Devastated couple sue IVF clinic for implanting their embryo in wrong woman who ended up giving birth to their son
Anni and Ashot Manukyan, an Armenian-American couple, are suing the CHA Fertility Center in Los Angeles for "unspecified compensatory and punitive damages."
A Southern California couple is suing a fertility clinic after they found that their embryo was mistakenly transplanted in a New York woman who ended up giving birth to their son as well as a second boy belonging to another couple.
Anni and Ashot Manukyan, an Armenian-American couple who live in Glendale, Los Angeles, have filed a lawsuit against the CHA Fertility Center in Los Angeles and described an in-vitro fertilization mix-up that involved three different couples, according to the Associated Press.
The couple was distraught when they found when the two embryos they had implanted at the clinic did not result in a pregnancy.
A few months later, they were called back for what they thought was a routine annual procedure but found out to their horror that there had been an unthinkable mishap.
A doctor and a psychologist informed them that the procedure was, in fact, a DNA test that had confirmed they were the biological parents of a boy delivered by a Korean-American couple from New York were also patients at CHA, the Daily Mail reported.
The New York couple had delivered two boys. One belonged to them, and the second one belonged to yet another couple who had their embryos on ice at CHA.
The scandal came to light after that couple, who identified themselves as YZ and AP in a lawsuit filed against CHA, had delivered two non-Asian boys despite having used two female embryos.
There were some signs that everything was not okay as well.
After the couple had become pregnant with twins in September 2018, sonograms showed that, despite the female embryos they had used, there were twin boys in the womb.
They were reassured by doctors at the clinic that sonograms were "not a definitive test" to determine the sex of a baby, but their worst fear was confirmed after the birth.

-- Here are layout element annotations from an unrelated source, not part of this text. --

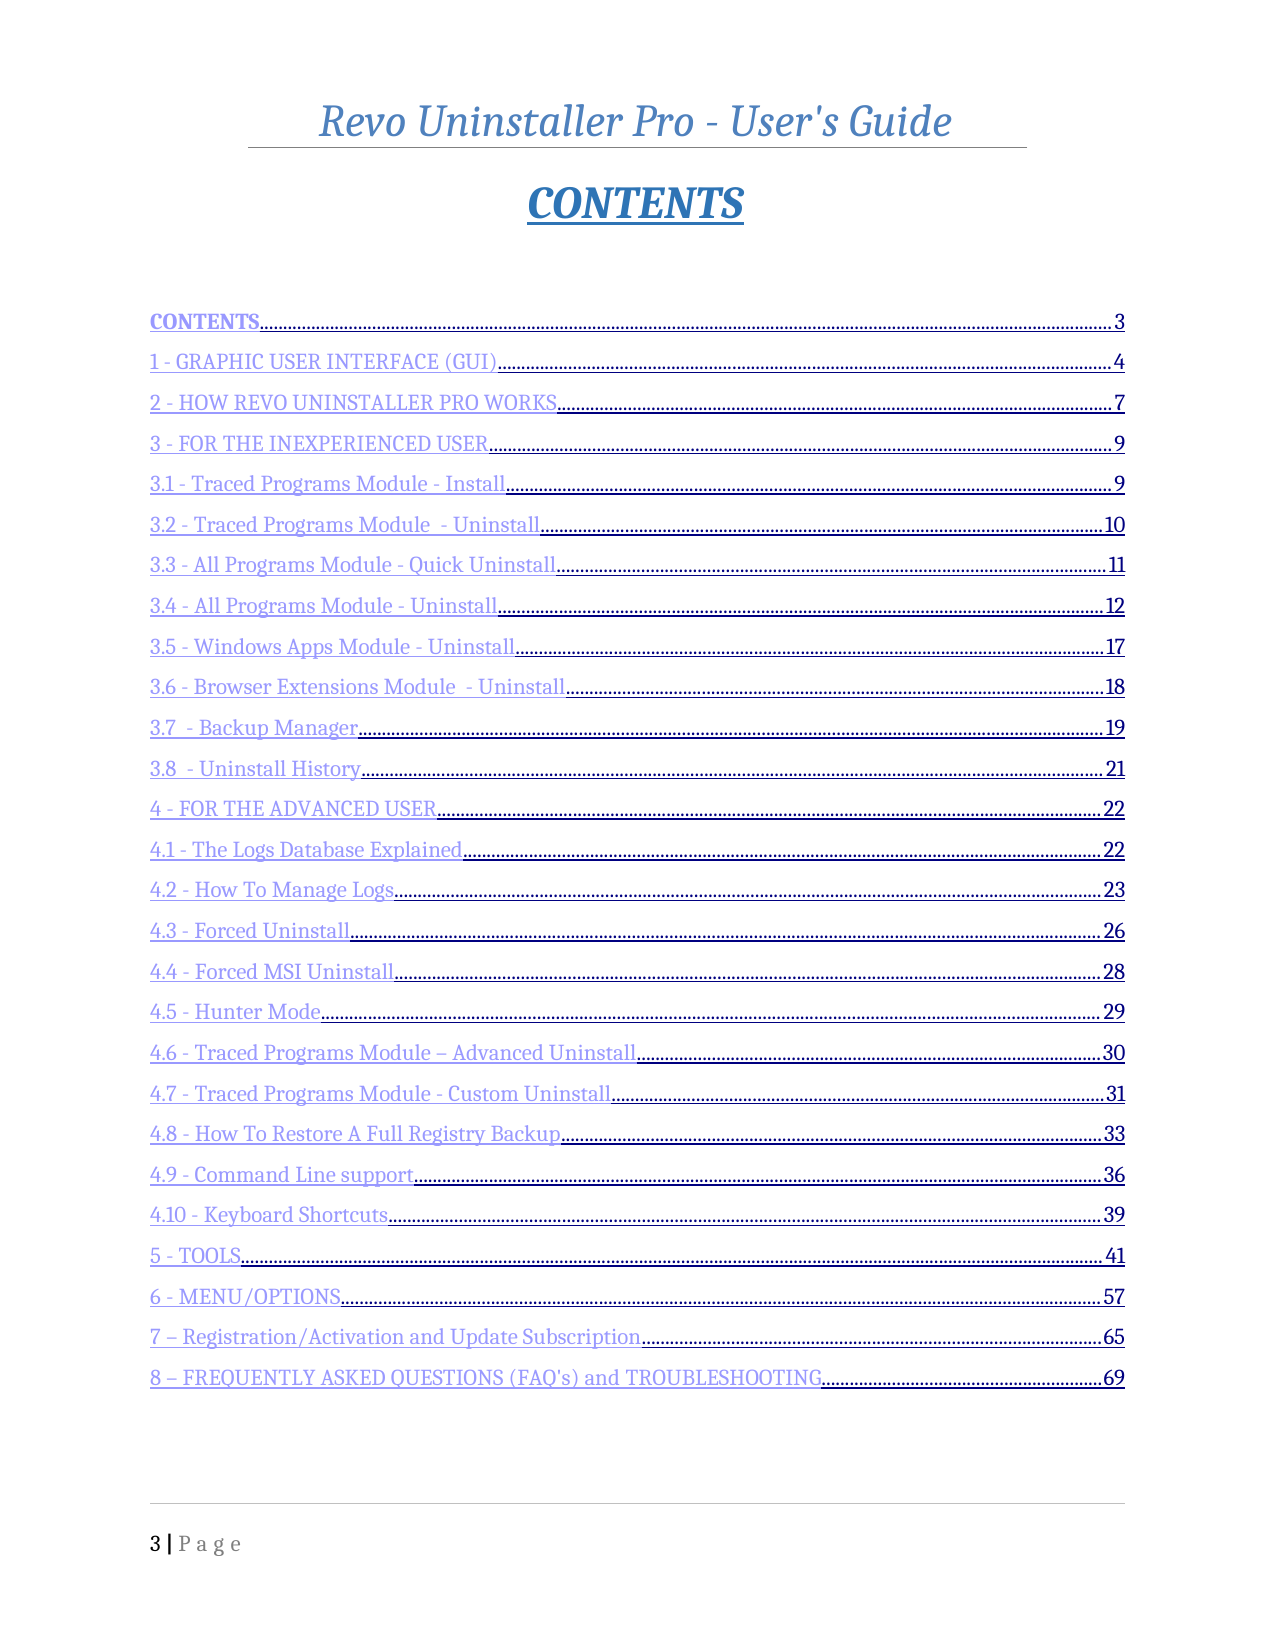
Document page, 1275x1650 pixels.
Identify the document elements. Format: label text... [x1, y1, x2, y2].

text 4.9 - Command Line support 36 [150, 1162, 1125, 1184]
text 1 - GRAPHIC USER INTERFACE (GUI) 4 [150, 349, 1125, 372]
text 4.6 - Traced Programs Module – Advanced Uninstall 30 [150, 1040, 1125, 1062]
text 3 - FOR THE INEXPERIENCED USER 9 [150, 430, 1125, 453]
text 7 – Registration/Activation and Update Subscription 65 [150, 1324, 1125, 1347]
text 6 - MENU/OPTIONS 57 [150, 1283, 1125, 1306]
text 4.2 - How To Manage Logs 23 [150, 877, 1125, 900]
text 4.8 - How To Restore A Full Registry Backup 33 [150, 1121, 1125, 1143]
text 4.1 - The Logs Database Explained 22 [150, 837, 1125, 859]
text 5 - TOOLS 41 [150, 1243, 1125, 1265]
text 8 – FREQUENTLY ASKED QUESTIONS (FAQ's) and TROUBLESHOOTING 69 [150, 1365, 1125, 1387]
text 3.7 - Backup Manager 19 [150, 715, 1125, 737]
text 4 - FOR THE ADVANCED USER 22 [150, 796, 1125, 818]
text 3.5 - Windows Apps Module - Uninstall 17 [150, 633, 1125, 656]
text 4.4 - Forced MSI Uninstall 28 [150, 958, 1125, 981]
text 4.10 - Keyboard Shortcuts 39 [150, 1202, 1125, 1225]
text 3.4 - All Programs Module - Uninstall 12 [150, 593, 1125, 615]
text 3.1 - Traced Programs Module - Install 9 [150, 471, 1125, 493]
text 3.2 - Traced Programs Module - Uninstall 10 [150, 512, 1125, 534]
text 2 - HOW REVO UNINSTALLER PRO WORKS 7 [150, 390, 1125, 412]
text 4.5 - Hunter Mode 29 [150, 999, 1125, 1022]
text 4.3 - Forced Uninstall 26 [150, 918, 1125, 940]
subtitle CONTENTS [150, 177, 1125, 230]
text CONTENTS 3 [150, 308, 1125, 331]
text 4.7 - Traced Programs Module - Custom Uninstall 31 [150, 1080, 1125, 1103]
text 3.6 - Browser Extensions Module - Uninstall 18 [150, 674, 1125, 697]
text 3.3 - All Programs Module - Quick Uninstall 11 [150, 552, 1125, 575]
text 3.8 - Uninstall History 21 [150, 755, 1125, 778]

They had spent a $130,000 on CHA and claimed they had suffered "permanent emotional injuries from which they will not recover."
They also alleged that they will "never know what happened to their embryos, as well as whether the currently cryopreserved embryos are genetically matched to them" and are seeking unspecified damages.
Anni and Ashot had to go through their own emotional trauma as well.
They had to undertake an expensive and lengthy legal battle to bring their son—who they named Alec and who was six-weeks-old before they even found out about his existence—home.
When they found out about Alec, they were not allowed to know anything about their son or the couple raising him.
Eventually, they had to fly to New York and spend two weeks in family court before they were finally granted custody of him on May 31.
They, like YZ and AP, also have to live with the prospect that another one of their children may have been born to someone else and are seeking "unspecified compensatory and punitive damages."
"CHA put three families through a living hell, and our lives will never be the same. We fought to get our boy back, and now we will fight to make sure this never happens again," Ashot said.
Anni similarly said she will "will never be the same person again" and that she now has trust issues and has put up "barriers everywhere."